– Ничего существенного.

– Может быть, теперь вы скажете, какое отношение вы имеете ко всему этому?

Берта Кул протянула ей визитную карточку.

– Я возглавляю конфиденциальное бюро расследований.

– Детектив! – воскликнула Жозефина Делл с удивлением.

– Да.

Жозефина Делл рассмеялась:

– Я всегда думала, что детективы выглядят зловеще. А у вас вполне нормальная внешность.

– Я и есть вполне нормальный человек.

– Чем же, черт побери, я могла заинтересовать вас?

– Потому что меня наняли, чтобы найти вас.

– Кто?

Берта улыбнулась и сказала:

– Вы ни за что на свете не догадаетесь. Вами интересуется один мужчина. Он в курсе того, что с вами приключилось, и хотел бы знать, как вы справляетесь здесь одна.

– Но почему же он не может позвонить?

– Он не знает, как с вами связаться.

– Вы имеете в виду, что он не знает, где я работала?

– Именно так.

– Кто же он?

– Старик, – начала Берта, – который…

– О, держу пари, что это слепой!

Берта, казалось, была разочарована тем, что Жозефина Делл с легкостью догадалась, кто был ее клиентом.

– Почему вы так решили?

– Вы так загадочно начали, что я совсем не могла себе представить, кто бы это мог быть, только решила, что, несомненно, не обычный человек. Вы знаете, я много думаю о нем. И сегодня я подумала о том, что надо бы дать ему знать, что со мной все в порядке. – Она рассмеялась и продолжала: – Только трудно послать письмо по адресу: слепому, который продает галстуки перед зданием банка, не правда ли?

– Действительно, сложно, – ответила Берта.

– Не могли бы вы передать ему, что я очень тронута его заботой обо мне?

Берта кивнула.

– Скажите ему, как много это значит для меня. Я, может быть, повидаюсь с ним завтра утром или послезавтра, если у меня не будет каких-нибудь осложнений. Я считаю, что он очень мил.

– Он, кажется, весьма привязан к вам, – сказала Берта. – Довольно необычный тип – чрезвычайно наблюдательный.

– Так передайте ему, что со мной все хорошо и я благодарю его.
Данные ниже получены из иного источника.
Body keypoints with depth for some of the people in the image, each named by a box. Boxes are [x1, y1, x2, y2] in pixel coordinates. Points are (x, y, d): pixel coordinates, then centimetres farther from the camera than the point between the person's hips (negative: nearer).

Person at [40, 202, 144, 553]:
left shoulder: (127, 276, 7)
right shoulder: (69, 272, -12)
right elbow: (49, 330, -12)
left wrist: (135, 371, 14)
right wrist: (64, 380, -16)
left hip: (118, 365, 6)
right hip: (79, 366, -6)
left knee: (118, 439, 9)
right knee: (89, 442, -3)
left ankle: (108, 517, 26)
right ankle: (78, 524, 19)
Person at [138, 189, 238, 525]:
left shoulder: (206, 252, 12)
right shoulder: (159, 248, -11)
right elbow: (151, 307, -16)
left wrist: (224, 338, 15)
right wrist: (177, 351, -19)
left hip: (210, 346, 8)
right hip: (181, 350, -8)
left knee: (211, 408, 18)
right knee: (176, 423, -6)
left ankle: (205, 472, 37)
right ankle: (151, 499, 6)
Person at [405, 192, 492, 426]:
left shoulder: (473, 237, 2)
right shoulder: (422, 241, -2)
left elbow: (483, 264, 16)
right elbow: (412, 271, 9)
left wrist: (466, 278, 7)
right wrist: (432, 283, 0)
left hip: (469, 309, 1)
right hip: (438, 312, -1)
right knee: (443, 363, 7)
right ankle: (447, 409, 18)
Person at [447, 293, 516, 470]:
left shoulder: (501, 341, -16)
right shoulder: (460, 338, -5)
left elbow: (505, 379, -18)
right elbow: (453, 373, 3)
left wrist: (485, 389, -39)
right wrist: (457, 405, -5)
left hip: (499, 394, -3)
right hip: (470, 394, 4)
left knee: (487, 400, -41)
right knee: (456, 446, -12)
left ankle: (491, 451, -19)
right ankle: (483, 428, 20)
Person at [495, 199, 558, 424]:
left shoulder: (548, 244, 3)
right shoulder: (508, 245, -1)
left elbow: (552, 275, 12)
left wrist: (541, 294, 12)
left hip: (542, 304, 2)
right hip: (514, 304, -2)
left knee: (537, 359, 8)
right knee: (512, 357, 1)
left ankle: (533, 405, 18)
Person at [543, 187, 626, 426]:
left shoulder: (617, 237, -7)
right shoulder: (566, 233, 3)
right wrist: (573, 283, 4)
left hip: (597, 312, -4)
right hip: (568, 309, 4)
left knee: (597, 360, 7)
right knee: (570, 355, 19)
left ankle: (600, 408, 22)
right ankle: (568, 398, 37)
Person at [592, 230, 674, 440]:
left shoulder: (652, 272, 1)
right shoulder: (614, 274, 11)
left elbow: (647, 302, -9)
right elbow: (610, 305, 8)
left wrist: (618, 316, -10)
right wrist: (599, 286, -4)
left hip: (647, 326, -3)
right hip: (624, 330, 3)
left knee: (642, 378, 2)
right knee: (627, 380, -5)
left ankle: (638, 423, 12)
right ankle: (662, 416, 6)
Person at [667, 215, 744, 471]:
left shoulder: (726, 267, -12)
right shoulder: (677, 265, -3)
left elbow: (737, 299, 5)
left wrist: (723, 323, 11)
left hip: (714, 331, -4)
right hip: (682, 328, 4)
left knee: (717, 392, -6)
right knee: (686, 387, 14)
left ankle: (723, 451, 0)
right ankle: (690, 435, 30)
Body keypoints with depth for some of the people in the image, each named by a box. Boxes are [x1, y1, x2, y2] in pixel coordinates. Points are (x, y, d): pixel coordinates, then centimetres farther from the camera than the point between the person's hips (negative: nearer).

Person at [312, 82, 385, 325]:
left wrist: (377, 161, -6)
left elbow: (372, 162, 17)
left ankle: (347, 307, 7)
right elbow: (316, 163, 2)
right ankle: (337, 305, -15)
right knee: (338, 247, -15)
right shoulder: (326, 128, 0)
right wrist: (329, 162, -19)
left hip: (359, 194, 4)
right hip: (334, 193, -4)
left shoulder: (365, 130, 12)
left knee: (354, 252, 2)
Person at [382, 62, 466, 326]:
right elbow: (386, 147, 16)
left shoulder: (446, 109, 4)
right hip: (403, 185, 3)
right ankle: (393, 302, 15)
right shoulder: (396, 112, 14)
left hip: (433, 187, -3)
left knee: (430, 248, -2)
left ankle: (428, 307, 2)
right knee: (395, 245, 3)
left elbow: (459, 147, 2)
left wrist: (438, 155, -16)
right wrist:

Вы можете это сделать?

– Безусловно.

Берта поднялась со своего стула, затем, поколебавшись, сказала:

– Быть может, мне удалось бы что-нибудь предпринять для того, чтобы вы получили своего рода компенсацию, но мне потребуются деньги, чтобы узнать, кто вас сбил. Если, конечно, у вас нет других планов на этот счет.

– Вы действительно смогли бы найти человека, который наехал на меня?

– Я думаю, да. Но для этого потребуются деньги.

– Сколько?

– Я не знаю. Может быть, определенный процент от того, что вы получите в виде компенсации. Я бы даже сказала, половину того, что вы можете получить. Я не стала бы этим заниматься, если вы сами можете с этим справиться.

– И вы могли бы все это организовать?

– Если мы договоримся, то да. Если же дело пойдет в суд, все осложнится.

– О нет, дело до суда не дойдет. Молодой человек был так мил и внимателен! Я думаю, что у него была страховка, и, если бы он знал, что я занемогла, он непременно помог бы мне, но, с другой стороны, со мною не так уж все и серьезно. Я потеряла три-четыре рабочих дня, и потом эта работа все равно для меня закончена.

– Вы работали для человека, который умер?

– Да. Харлоу Милберс.

– Должно быть, вы работали недалеко от того места, где сидит слепой?

– Да, пару кварталов от банка – в том старинном здании на углу улицы. У мистера Милберса была там небольшая студия.

– Чем он занимался?

– Исследовательской работой, связанной с его личным хобби. У него была своя теория, смысл которой в том, что все военные кампании развиваются одинаково: никакая оборонительная тактика не способна противостоять агрессии до тех пор, пока агрессия не истощит сама свои силы, ни одна страна не может ничего достичь посредством агрессии, поскольку все ее силы уйдут на продление этой агрессии. Не важно, насколько вы были сильны в начале своих действий или каковы были импульсы к проявлению вашей агрессии, все равно придет время, когда вы окажетесь уязвимы. Чем более сильны вы были вначале, чем дальше завели вас ваши победы и чем более обширным был фронт наступлений… но вам все это неинтересно.